** Data extract follows **

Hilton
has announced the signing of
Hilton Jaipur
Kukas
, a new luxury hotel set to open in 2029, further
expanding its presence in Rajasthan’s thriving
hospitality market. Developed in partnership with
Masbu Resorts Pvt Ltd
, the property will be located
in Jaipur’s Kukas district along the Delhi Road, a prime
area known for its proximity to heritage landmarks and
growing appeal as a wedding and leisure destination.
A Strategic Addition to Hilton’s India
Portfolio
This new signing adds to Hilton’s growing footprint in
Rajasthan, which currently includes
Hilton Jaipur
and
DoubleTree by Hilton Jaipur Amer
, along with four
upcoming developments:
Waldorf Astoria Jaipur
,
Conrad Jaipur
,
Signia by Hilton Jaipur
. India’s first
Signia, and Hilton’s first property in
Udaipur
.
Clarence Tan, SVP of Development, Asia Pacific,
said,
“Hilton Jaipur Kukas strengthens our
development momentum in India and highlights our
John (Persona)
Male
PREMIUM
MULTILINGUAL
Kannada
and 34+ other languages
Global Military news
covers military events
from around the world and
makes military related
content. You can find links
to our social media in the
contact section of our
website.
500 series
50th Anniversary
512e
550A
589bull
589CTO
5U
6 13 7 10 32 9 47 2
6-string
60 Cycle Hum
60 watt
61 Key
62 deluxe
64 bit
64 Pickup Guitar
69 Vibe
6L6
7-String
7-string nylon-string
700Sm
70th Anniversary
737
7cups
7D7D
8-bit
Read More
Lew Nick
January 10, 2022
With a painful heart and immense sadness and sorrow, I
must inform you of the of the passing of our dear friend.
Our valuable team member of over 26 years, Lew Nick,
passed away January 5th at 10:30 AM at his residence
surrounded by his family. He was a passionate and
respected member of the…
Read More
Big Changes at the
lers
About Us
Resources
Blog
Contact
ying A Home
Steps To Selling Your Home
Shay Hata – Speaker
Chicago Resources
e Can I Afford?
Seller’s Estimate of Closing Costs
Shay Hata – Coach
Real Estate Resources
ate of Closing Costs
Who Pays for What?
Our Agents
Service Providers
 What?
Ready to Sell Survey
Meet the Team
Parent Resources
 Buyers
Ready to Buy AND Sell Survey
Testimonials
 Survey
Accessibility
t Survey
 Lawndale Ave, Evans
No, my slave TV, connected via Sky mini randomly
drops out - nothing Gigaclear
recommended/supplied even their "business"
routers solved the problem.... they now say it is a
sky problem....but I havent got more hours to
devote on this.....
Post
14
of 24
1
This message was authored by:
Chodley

** End of Data extract **
** Data extract follows **

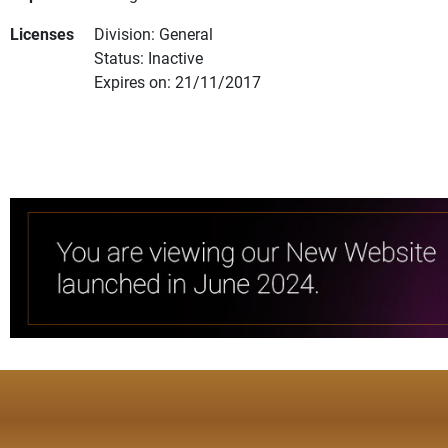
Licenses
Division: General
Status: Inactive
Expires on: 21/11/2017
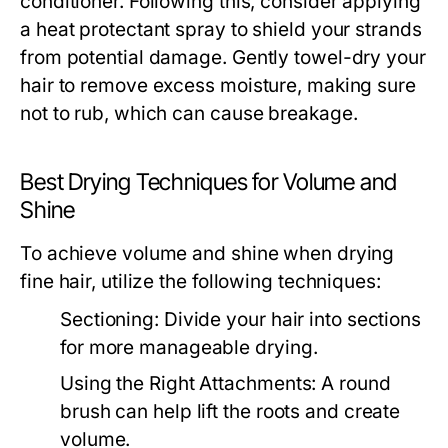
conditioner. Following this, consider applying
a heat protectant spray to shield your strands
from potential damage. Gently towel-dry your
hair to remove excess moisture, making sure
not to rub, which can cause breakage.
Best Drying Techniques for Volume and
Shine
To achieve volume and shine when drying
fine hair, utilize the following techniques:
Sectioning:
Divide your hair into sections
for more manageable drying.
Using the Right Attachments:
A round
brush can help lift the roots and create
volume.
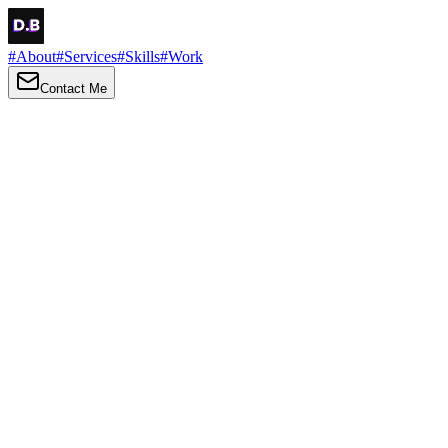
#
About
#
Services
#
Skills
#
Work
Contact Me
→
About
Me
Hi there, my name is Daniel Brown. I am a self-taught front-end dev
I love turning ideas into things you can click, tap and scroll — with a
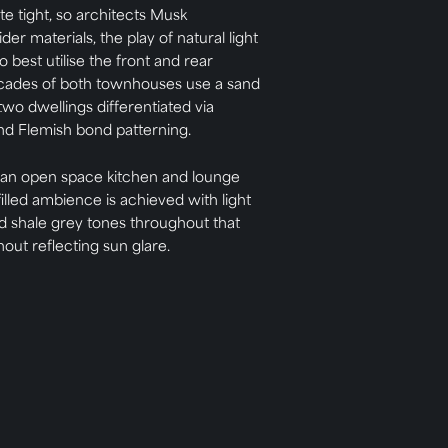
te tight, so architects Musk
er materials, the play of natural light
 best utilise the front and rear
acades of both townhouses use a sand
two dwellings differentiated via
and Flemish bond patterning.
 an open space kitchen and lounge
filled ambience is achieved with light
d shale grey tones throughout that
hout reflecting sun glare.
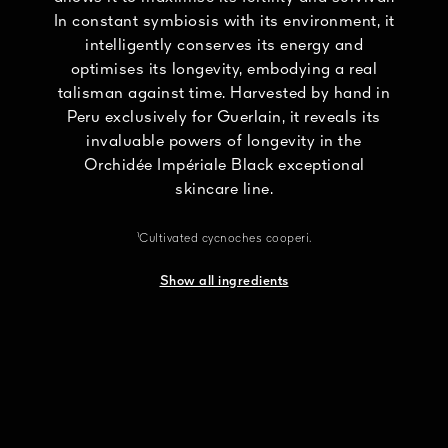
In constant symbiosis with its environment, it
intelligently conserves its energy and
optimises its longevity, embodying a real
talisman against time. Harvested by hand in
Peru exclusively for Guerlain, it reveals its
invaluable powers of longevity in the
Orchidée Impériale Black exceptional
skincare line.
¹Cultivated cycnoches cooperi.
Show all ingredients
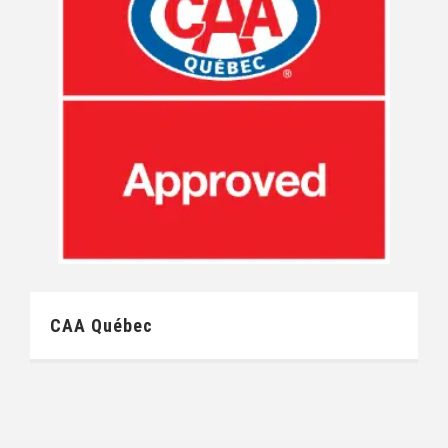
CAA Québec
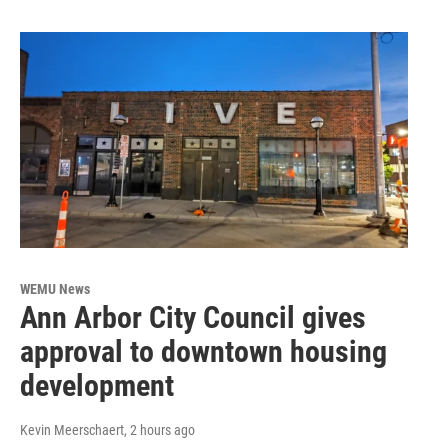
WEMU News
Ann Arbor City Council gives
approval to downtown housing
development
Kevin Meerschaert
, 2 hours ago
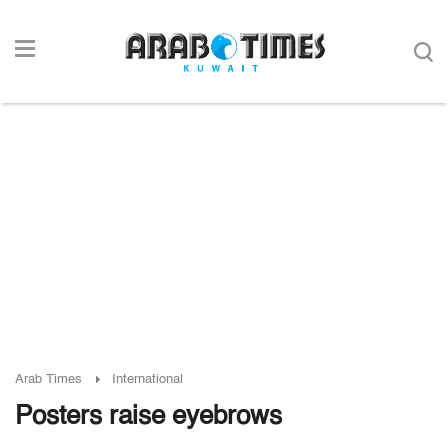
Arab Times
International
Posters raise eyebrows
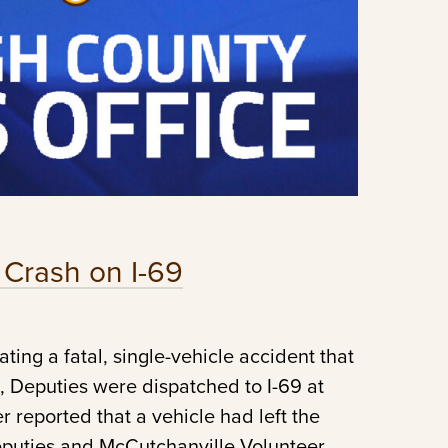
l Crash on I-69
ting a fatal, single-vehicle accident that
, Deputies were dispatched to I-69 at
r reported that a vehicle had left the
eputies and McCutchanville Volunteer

** End of Data extract **

(What is expected) In the records, find every line that has the string "vehicle" and copy it.

(Written answer)
ting a fatal, single-vehicle accident that
r reported that a vehicle had left the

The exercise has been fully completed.